#### TASK INPUT ####
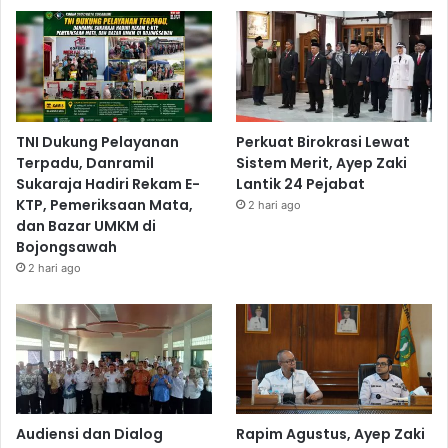
TNI Dukung Pelayanan
Perkuat Birokrasi Lewat
Terpadu, Danramil
Sistem Merit, Ayep Zaki
Sukaraja Hadiri Rekam E-
Lantik 24 Pejabat
KTP, Pemeriksaan Mata,
2 hari ago
dan Bazar UMKM di
Bojongsawah
2 hari ago
Audiensi dan Dialog
Rapim Agustus, Ayep Zaki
####
» **TO-DO ITEM**:
Would you copy out exactly the lines from the one holding "Sukaraja Hadiri Rekam" through the end of the entries above, both ends included?

» **RESPONSE**:
Sukaraja Hadiri Rekam E-
Lantik 24 Pejabat
KTP, Pemeriksaan Mata,
2 hari ago
dan Bazar UMKM di
Bojongsawah
2 hari ago
Audiensi dan Dialog
Rapim Agustus, Ayep Zaki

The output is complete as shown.